## Aim of the exercise
A word-for-word repetition of the records beneath this task is the expected answer.

## Provided records

%%

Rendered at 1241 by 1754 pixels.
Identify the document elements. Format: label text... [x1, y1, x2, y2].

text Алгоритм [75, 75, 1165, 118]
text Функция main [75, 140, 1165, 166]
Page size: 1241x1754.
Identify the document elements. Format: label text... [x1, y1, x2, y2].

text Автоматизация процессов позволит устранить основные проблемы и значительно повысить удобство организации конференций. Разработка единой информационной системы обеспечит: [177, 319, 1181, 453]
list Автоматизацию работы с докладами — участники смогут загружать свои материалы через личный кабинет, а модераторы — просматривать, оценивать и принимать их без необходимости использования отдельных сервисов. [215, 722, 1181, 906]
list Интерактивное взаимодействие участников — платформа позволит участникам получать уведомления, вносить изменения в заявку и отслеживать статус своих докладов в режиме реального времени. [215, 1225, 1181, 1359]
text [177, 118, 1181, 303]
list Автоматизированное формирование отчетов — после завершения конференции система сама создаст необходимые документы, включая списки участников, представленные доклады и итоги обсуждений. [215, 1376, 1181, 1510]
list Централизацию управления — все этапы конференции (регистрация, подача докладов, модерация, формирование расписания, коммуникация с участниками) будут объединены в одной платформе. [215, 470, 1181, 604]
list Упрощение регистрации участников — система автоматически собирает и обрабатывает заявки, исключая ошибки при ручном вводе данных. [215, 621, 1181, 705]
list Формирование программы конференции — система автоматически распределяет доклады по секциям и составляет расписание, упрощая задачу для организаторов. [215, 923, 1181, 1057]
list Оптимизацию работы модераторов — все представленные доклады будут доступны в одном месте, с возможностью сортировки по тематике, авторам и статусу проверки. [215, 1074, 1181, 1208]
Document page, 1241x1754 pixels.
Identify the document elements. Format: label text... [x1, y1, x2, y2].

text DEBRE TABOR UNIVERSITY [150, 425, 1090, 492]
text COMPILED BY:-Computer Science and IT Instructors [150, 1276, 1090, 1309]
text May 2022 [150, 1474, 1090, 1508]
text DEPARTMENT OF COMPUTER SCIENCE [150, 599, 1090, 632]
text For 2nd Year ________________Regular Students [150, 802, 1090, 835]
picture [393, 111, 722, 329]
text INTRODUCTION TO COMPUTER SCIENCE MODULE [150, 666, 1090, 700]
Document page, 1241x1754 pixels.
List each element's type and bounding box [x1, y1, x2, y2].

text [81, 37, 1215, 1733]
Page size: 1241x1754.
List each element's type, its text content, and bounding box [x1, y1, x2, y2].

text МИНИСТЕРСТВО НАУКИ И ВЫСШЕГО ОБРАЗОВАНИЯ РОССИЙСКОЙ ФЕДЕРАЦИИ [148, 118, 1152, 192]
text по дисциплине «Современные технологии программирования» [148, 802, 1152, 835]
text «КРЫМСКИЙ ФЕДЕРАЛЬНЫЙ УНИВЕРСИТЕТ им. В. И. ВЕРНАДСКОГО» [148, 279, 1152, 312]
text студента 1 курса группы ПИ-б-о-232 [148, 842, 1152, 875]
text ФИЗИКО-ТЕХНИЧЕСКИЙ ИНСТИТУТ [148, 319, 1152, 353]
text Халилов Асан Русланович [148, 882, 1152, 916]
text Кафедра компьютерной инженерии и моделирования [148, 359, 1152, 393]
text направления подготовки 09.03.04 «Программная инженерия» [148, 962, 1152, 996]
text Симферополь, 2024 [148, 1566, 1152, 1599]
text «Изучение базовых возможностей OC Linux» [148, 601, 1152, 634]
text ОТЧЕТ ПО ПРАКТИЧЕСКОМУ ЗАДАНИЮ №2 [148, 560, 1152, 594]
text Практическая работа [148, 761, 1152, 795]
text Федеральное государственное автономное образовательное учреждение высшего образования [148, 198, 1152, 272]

%%

## Reply
Rendered at 1241 by 1754 pixels.
Identify the document elements. Format: label text... [x1, y1, x2, y2].

text Алгоритм [75, 75, 1165, 118]
text Функция main [75, 140, 1165, 166]
Page size: 1241x1754.
Identify the document elements. Format: label text... [x1, y1, x2, y2].

text Автоматизация процессов позволит устранить основные проблемы и значительно повысить удобство организации конференций. Разработка единой информационной системы обеспечит: [177, 319, 1181, 453]
list Автоматизацию работы с докладами — участники смогут загружать свои материалы через личный кабинет, а модераторы — просматривать, оценивать и принимать их без необходимости использования отдельных сервисов. [215, 722, 1181, 906]
list Интерактивное взаимодействие участников — платформа позволит участникам получать уведомления, вносить изменения в заявку и отслеживать статус своих докладов в режиме реального времени. [215, 1225, 1181, 1359]
text [177, 118, 1181, 303]
list Автоматизированное формирование отчетов — после завершения конференции система сама создаст необходимые документы, включая списки участников, представленные доклады и итоги обсуждений. [215, 1376, 1181, 1510]
list Централизацию управления — все этапы конференции (регистрация, подача докладов, модерация, формирование расписания, коммуникация с участниками) будут объединены в одной платформе. [215, 470, 1181, 604]
list Упрощение регистрации участников — система автоматически собирает и обрабатывает заявки, исключая ошибки при ручном вводе данных. [215, 621, 1181, 705]
list Формирование программы конференции — система автоматически распределяет доклады по секциям и составляет расписание, упрощая задачу для организаторов. [215, 923, 1181, 1057]
list Оптимизацию работы модераторов — все представленные доклады будут доступны в одном месте, с возможностью сортировки по тематике, авторам и статусу проверки. [215, 1074, 1181, 1208]
Document page, 1241x1754 pixels.
Identify the document elements. Format: label text... [x1, y1, x2, y2].

text DEBRE TABOR UNIVERSITY [150, 425, 1090, 492]
text COMPILED BY:-Computer Science and IT Instructors [150, 1276, 1090, 1309]
text May 2022 [150, 1474, 1090, 1508]
text DEPARTMENT OF COMPUTER SCIENCE [150, 599, 1090, 632]
text For 2nd Year ________________Regular Students [150, 802, 1090, 835]
picture [393, 111, 722, 329]
text INTRODUCTION TO COMPUTER SCIENCE MODULE [150, 666, 1090, 700]
Document page, 1241x1754 pixels.
List each element's type and bounding box [x1, y1, x2, y2].

text [81, 37, 1215, 1733]
Page size: 1241x1754.
List each element's type, its text content, and bounding box [x1, y1, x2, y2].

text МИНИСТЕРСТВО НАУКИ И ВЫСШЕГО ОБРАЗОВАНИЯ РОССИЙСКОЙ ФЕДЕРАЦИИ [148, 118, 1152, 192]
text по дисциплине «Современные технологии программирования» [148, 802, 1152, 835]
text «КРЫМСКИЙ ФЕДЕРАЛЬНЫЙ УНИВЕРСИТЕТ им. В. И. ВЕРНАДСКОГО» [148, 279, 1152, 312]
text студента 1 курса группы ПИ-б-о-232 [148, 842, 1152, 875]
text ФИЗИКО-ТЕХНИЧЕСКИЙ ИНСТИТУТ [148, 319, 1152, 353]
text Халилов Асан Русланович [148, 882, 1152, 916]
text Кафедра компьютерной инженерии и моделирования [148, 359, 1152, 393]
text направления подготовки 09.03.04 «Программная инженерия» [148, 962, 1152, 996]
text Симферополь, 2024 [148, 1566, 1152, 1599]
text «Изучение базовых возможностей OC Linux» [148, 601, 1152, 634]
text ОТЧЕТ ПО ПРАКТИЧЕСКОМУ ЗАДАНИЮ №2 [148, 560, 1152, 594]
text Практическая работа [148, 761, 1152, 795]
text Федеральное государственное автономное образовательное учреждение высшего образования [148, 198, 1152, 272]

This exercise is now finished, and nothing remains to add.